Mavatar CEO Susan Akbarpour spoke on a panel at the 36th Annual Monetary and Trade Conference in Philadelphia on April 19, 2018, urging legislators to define the Utility Tokens for start-ups that are leveraging cryptocurrencies to remove a bottleneck from their innovative technology platforms.

The event was held by Drexel University’s LeBow College of Business, the Global Interdependence Center and the Federal Reserve Bank of Philadelphia.

Mavatar CEO Susan Akbarpour discussed how crypto and ICOs can be regulated in a safe way for investors.

Susan was part of the panel titled, “Bitcoin and Other Cryptocurrencies.” Other speakers on the panel included David Mills of the Board of Governors of the Federal Reserve System, Kim Hunyh of Bank of Canada and Will Cong of University of Chicago.

One of the primary topics of discussion was how to make crypto safer for investors. While many agree it is a way to raise capital risk, crypto and ICOs which come with a litany of risks including legal, settlement, operational and fraud, also can save the legitimate technologies, teams and startups that deserve surviving, raising enough capital from a greater community of investors.

Multiple speakers pressed on the fact that it makes it difficult to know how or when government and regulation should get involved when overall ICOs still account for a small fraction of investments.
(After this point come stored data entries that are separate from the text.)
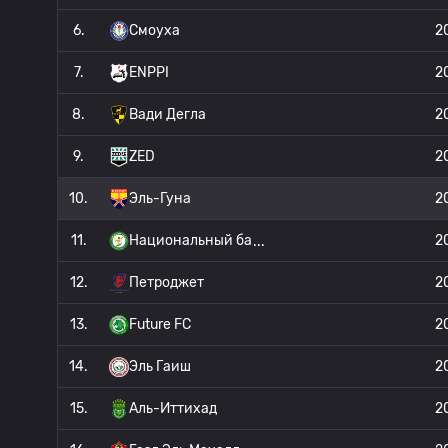
6.
Смоуха
2
7.
ENPPI
2
8.
Вади Дегла
2
9.
ZED
2
10.
Эль-Гуна
2
11.
Национальный ба
2
12.
Петроджет
2
13.
Future FC
2
14.
Эль Гаиш
2
15.
Аль-Иттихад
2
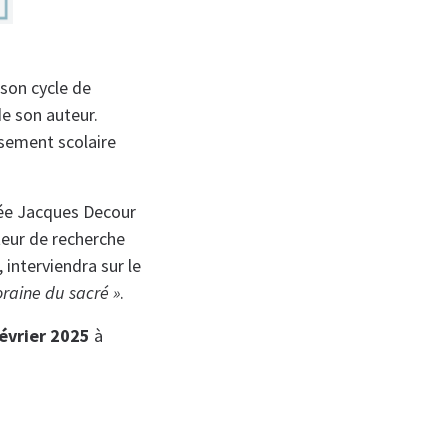
 son cycle de
e son auteur.
sement scolaire
cée Jacques Decour
teur de recherche
 interviendra sur le
raine du sacré »
.
février 2025
à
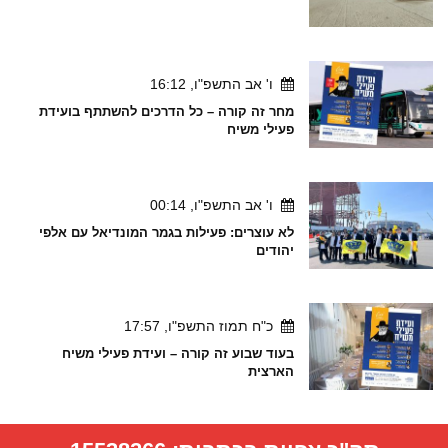
ו' אב התשפ"ו, 16:12
מחר זה קורה – כל הדרכים להשתתף בועידת
פעילי משיח
ו' אב התשפ"ו, 00:14
לא עוצרים: פעילות בגמר המונדיאל עם אלפי
יהודים
כ"ח תמוז התשפ"ו, 17:57
בעוד שבוע זה קורה – ועידת פעילי משיח
הארצית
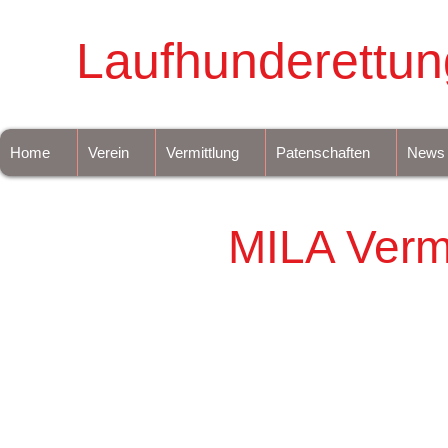
Laufhunderettun
Home
Verein
Vermittlung
Patenschaften
News
MILA Vermi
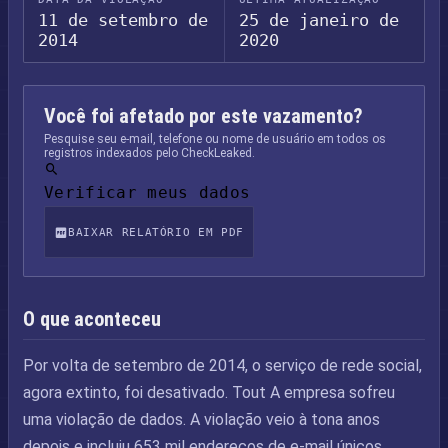
11 de setembro de
25 de janeiro de
2014
2020
Você foi afetado por este vazamento?
Pesquise seu e-mail, telefone ou nome de usuário em todos os
registros indexados pelo CheckLeaked.
Verificar meus dados
BAIXAR RELATÓRIO EM PDF
O que aconteceu
Por volta de setembro de 2014, o serviço de rede social,
agora extinto, foi desativado. Tout A empresa sofreu
uma violação de dados. A violação veio à tona anos
depois e incluiu 653 mil endereços de e-mail únicos,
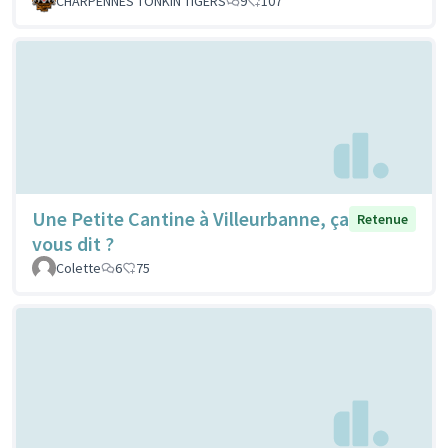
CHARPENNES TONKIN TIGERS
9
107
Une Petite Cantine à Villeurbanne, ça
Retenue
vous dit ?
Colette
6
75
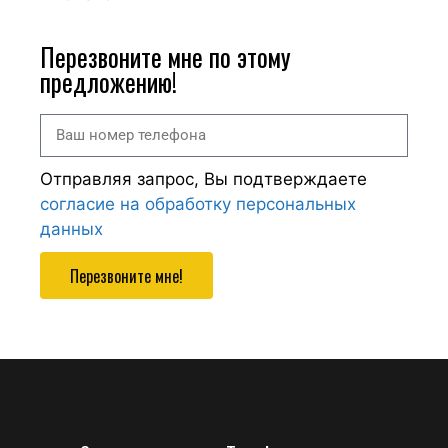
Перезвоните мне по этому
предложению!
Отправляя запрос, Вы подтверждаете
согласие на обработку персональных
данных
Перезвоните мне!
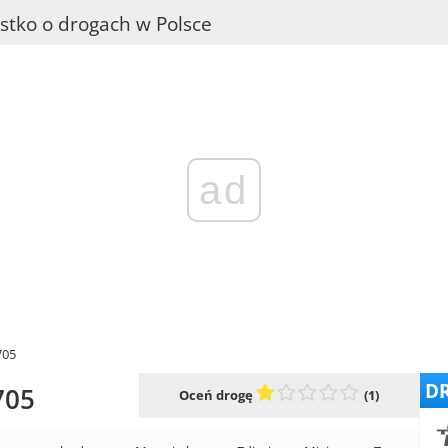
stko o drogach w Polsce
ad
705
DR
705
Oceń drogę
(1)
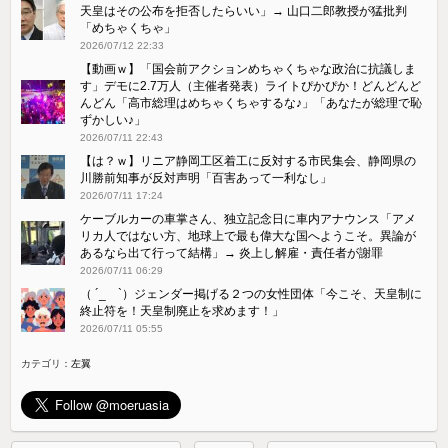
天皇はその公布を拒否したらいい」→ 山口二郎教授が猛批判
「めちゃくちゃ」
2026/07/12 22:33
【動画ｗ】「国会前アクションめちゃくちゃな政治に抗議しま
す」デモに2.7万人（主催者発表）ライトぴかぴか！どんどんど
んどん「高市総理はめちゃくちゃするな♪」「あなたが総理で恥
ずかしい♪」
2026/07/11 22:43
【は？ｗ】リニア静岡工区着工に反対する市民集会、静岡県の
川勝前知事が反対声明「百害あって一利なし」
2026/07/11 17:24
ケーブルカーの車掌さん、独立記念日に車内アナウンス「アメ
リカ人ではない方、地球上で最も偉大な国へようこそ。異論が
あるなら出て行って結構」→ 炎上し解雇・責任者が謝罪
2026/07/11 06:29
（ ´_ゝ`）ジェンダー掲げる２つの女性団体「今こそ、天皇制に
終止符を！天皇制廃止を求めます！」
2026/07/11 05:55
カテゴリ：
左翼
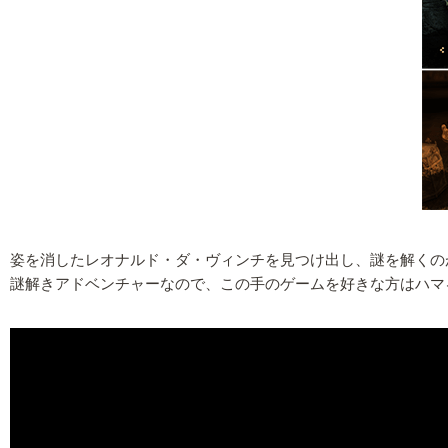
姿を消したレオナルド・ダ・ヴィンチを見つけ出し、謎を解くの
謎解きアドベンチャーなので、この手のゲームを好きな方はハマ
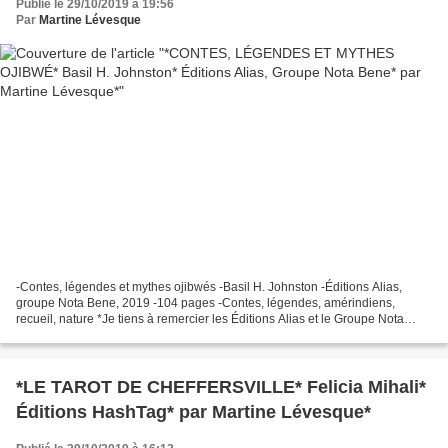
Publié le 29/10/2019 à 19:56
Par
Martine Lévesque
-Contes, légendes et mythes ojibwés -Basil H. Johnston -Éditions Alias,
groupe Nota Bene, 2019 -104 pages -Contes, légendes, amérindiens,
recueil, nature *Je tiens à remercier les Éditions Alias et le Groupe Nota
Bene pour ce service de presse* *Éditions...
*LE TAROT DE CHEFFERSVILLE* Felicia Mihali*
Éditions HashTag* par Martine Lévesque*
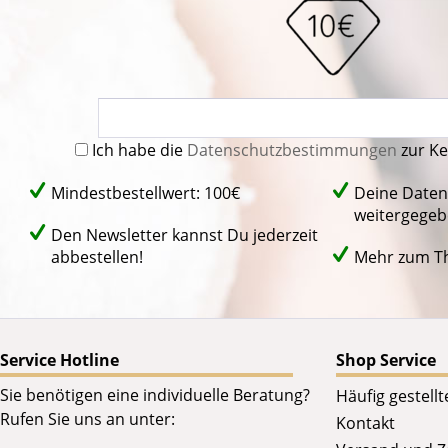
Ich habe die
Datenschutzbestimmungen
zur K
Mindestbestellwert: 100€
Deine Daten
weitergegeb
Den Newsletter kannst Du jederzeit
abbestellen!
Mehr zum 
Service Hotline
Shop Service
Sie benötigen eine individuelle Beratung?
Häufig gestell
Rufen Sie uns an unter:
Kontakt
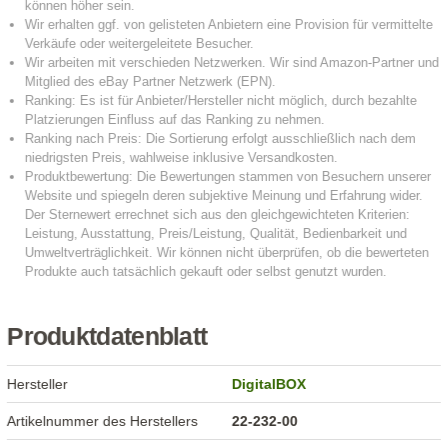
Produktdatenblatt
Hersteller
DigitalBOX
Artikelnummer des Herstellers
22-232-00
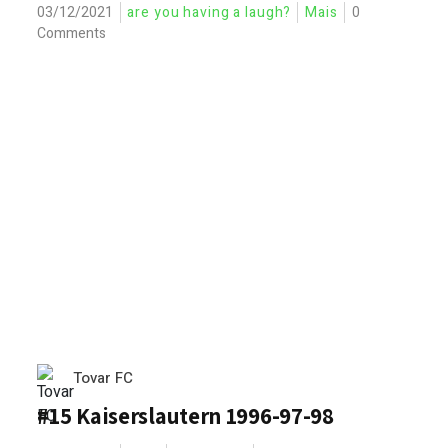
03/12/2021
are you having a laugh?
Mais
0
Comments
Tovar FC
#15 Kaiserslautern 1996-97-98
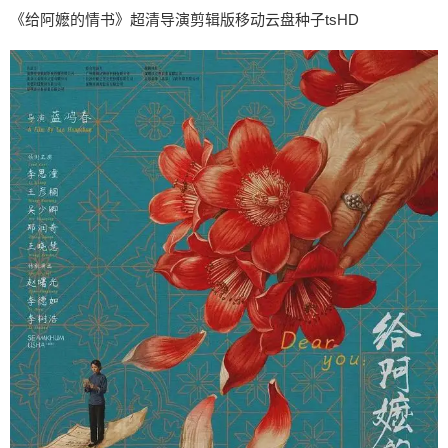
《给阿嬷的情书》超清导演剪辑版移动云盘种子tsHD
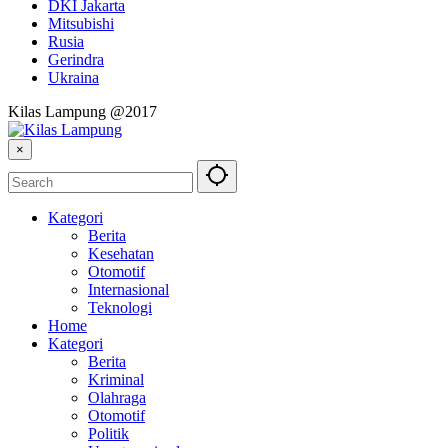
DKI Jakarta
Mitsubishi
Rusia
Gerindra
Ukraina
Kilas Lampung @2017
×
Kategori
Berita
Kesehatan
Otomotif
Internasional
Teknologi
Home
Kategori
Berita
Kriminal
Olahraga
Otomotif
Politik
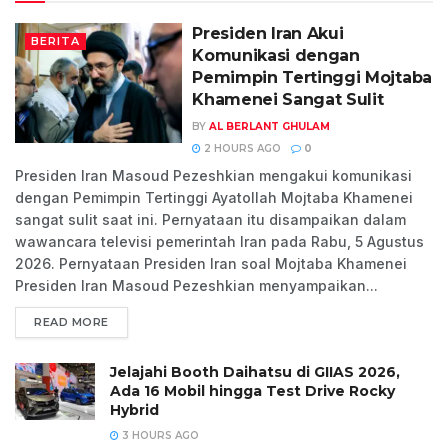
Presiden Iran Akui
BERITA
Komunikasi dengan
Pemimpin Tertinggi Mojtaba
Khamenei Sangat Sulit
BY
AL BERLANT GHULAM
2 HOURS AGO
0
Presiden Iran Masoud Pezeshkian mengakui komunikasi
dengan Pemimpin Tertinggi Ayatollah Mojtaba Khamenei
sangat sulit saat ini. Pernyataan itu disampaikan dalam
wawancara televisi pemerintah Iran pada Rabu, 5 Agustus
2026. Pernyataan Presiden Iran soal Mojtaba Khamenei
Presiden Iran Masoud Pezeshkian menyampaikan...
READ MORE
Jelajahi Booth Daihatsu di GIIAS 2026,
Ada 16 Mobil hingga Test Drive Rocky
Hybrid
3 HOURS AGO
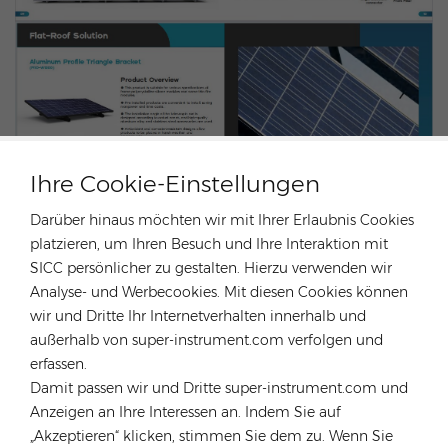
Ihre Cookie-Einstellungen
Darüber hinaus möchten wir mit Ihrer Erlaubnis Cookies
platzieren, um Ihren Besuch und Ihre Interaktion mit
SICC persönlicher zu gestalten. Hierzu verwenden wir
Analyse- und Werbecookies. Mit diesen Cookies können
wir und Dritte Ihr Internetverhalten innerhalb und
außerhalb von super-instrument.com verfolgen und
erfassen.
KONTAKTIERE UNS
Damit passen wir und Dritte super-instrument.com und
Anzeigen an Ihre Interessen an. Indem Sie auf
„Akzeptieren“ klicken, stimmen Sie dem zu. Wenn Sie
Vorherigen Post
Only $6 billion was raised by ICOs in 2017 compared to $141 billion for IPOs.

Enforcing regulations on the process of decentralization of the networks seems like an oxymoron, however if done via integration with smart contracts and aligned with this innovative paradigm shift, regulations could be a transparent and solid way to protect investors while improving economic growth.